━━━ MATERIAL PROVIDED ━━━

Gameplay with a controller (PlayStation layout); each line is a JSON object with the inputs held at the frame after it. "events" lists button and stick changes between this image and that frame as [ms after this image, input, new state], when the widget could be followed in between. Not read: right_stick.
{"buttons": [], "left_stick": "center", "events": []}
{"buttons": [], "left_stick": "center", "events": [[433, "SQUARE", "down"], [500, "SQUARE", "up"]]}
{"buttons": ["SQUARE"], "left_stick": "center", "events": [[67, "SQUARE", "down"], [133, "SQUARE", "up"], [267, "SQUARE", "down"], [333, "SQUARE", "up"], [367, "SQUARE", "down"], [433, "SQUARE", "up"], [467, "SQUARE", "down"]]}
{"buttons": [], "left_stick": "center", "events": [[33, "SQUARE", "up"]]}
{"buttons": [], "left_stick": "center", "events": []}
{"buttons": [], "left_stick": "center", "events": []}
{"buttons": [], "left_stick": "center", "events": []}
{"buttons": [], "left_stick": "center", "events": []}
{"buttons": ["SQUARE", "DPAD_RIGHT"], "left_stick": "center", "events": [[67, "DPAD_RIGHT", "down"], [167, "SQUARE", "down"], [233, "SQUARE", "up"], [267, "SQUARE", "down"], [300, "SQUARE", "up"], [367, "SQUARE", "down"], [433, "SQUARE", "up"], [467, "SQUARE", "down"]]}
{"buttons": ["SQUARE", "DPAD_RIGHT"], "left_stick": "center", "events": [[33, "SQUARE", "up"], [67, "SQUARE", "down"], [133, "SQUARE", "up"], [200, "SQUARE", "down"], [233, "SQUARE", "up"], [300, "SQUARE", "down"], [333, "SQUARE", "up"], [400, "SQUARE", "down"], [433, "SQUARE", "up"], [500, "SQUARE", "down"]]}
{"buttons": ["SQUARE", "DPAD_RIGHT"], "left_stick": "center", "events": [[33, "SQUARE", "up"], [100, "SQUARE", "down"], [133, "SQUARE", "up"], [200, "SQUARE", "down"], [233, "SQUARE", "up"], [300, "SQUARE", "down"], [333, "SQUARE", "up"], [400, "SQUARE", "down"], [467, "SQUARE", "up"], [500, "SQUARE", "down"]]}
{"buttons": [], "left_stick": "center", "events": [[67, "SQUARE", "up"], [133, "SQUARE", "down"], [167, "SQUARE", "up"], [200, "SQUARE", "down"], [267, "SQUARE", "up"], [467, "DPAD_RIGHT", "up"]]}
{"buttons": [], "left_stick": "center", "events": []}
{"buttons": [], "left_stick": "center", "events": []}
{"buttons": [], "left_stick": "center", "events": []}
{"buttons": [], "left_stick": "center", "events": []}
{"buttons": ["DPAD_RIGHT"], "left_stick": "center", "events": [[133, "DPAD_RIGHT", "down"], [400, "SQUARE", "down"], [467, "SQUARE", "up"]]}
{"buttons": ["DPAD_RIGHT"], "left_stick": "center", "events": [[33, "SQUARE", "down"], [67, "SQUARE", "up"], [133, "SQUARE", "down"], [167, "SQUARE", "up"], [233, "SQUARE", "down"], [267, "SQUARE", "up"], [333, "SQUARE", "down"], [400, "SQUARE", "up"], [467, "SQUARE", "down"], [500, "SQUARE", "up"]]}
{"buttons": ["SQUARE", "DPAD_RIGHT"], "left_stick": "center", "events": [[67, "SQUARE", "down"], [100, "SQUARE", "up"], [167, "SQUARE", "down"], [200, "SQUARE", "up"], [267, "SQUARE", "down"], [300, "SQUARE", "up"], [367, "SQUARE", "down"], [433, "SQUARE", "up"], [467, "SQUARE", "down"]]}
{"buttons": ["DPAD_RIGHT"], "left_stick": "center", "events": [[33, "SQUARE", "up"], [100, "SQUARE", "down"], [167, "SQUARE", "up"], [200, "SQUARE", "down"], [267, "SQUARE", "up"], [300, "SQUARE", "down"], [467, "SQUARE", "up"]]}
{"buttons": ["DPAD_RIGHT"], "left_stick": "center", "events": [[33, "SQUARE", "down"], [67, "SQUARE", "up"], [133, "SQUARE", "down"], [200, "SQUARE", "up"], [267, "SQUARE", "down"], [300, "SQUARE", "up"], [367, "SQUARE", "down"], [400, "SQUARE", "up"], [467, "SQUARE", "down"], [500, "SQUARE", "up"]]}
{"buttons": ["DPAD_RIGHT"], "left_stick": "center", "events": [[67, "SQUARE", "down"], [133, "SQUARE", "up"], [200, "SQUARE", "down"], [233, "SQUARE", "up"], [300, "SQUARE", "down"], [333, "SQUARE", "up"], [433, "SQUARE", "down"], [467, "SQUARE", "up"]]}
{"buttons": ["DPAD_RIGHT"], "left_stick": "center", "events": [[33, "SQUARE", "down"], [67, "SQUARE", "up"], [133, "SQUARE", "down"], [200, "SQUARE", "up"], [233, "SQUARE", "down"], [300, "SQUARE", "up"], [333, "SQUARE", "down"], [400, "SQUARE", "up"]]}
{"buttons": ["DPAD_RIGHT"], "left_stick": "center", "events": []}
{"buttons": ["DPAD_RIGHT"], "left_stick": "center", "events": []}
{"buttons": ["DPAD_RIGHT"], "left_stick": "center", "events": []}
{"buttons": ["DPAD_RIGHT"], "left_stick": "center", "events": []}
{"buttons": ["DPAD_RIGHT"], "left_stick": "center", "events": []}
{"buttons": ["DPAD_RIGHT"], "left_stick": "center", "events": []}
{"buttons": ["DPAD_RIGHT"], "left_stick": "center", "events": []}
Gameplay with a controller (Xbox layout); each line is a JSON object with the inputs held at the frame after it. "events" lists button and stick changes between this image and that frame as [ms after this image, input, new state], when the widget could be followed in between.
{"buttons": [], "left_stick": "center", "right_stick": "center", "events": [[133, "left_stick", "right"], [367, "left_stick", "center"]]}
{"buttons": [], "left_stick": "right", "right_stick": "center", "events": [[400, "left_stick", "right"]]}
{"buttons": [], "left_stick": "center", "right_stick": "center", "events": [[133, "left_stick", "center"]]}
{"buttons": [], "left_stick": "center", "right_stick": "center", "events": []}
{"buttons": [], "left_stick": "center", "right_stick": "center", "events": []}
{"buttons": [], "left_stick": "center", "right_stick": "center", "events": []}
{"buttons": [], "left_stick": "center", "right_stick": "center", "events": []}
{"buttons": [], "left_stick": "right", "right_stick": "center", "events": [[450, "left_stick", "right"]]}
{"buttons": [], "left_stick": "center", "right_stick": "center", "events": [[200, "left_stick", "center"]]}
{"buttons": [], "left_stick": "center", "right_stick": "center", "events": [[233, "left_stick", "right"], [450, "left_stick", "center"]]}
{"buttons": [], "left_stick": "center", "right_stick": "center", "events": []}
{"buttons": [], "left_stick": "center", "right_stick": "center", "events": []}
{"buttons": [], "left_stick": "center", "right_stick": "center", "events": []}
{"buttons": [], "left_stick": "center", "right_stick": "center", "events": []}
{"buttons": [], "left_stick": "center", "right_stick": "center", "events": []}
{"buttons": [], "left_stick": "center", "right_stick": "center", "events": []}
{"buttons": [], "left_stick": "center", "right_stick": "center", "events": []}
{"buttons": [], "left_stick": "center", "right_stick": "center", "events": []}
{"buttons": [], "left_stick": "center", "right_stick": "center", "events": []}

━━━

PROMPT — Whenever the string "layout" shows up in a line of the records, copy that line.

EXPECTED OUTPUT —
Gameplay with a controller (PlayStation layout); each line is a JSON object with the inputs held at the frame after it. "events" lists button and stick changes between this image and that frame as [ms after this image, input, new state], when the widget could be followed in between. Not read: right_stick.
Gameplay with a controller (Xbox layout); each line is a JSON object with the inputs held at the frame after it. "events" lists button and stick changes between this image and that frame as [ms after this image, input, new state], when the widget could be followed in between.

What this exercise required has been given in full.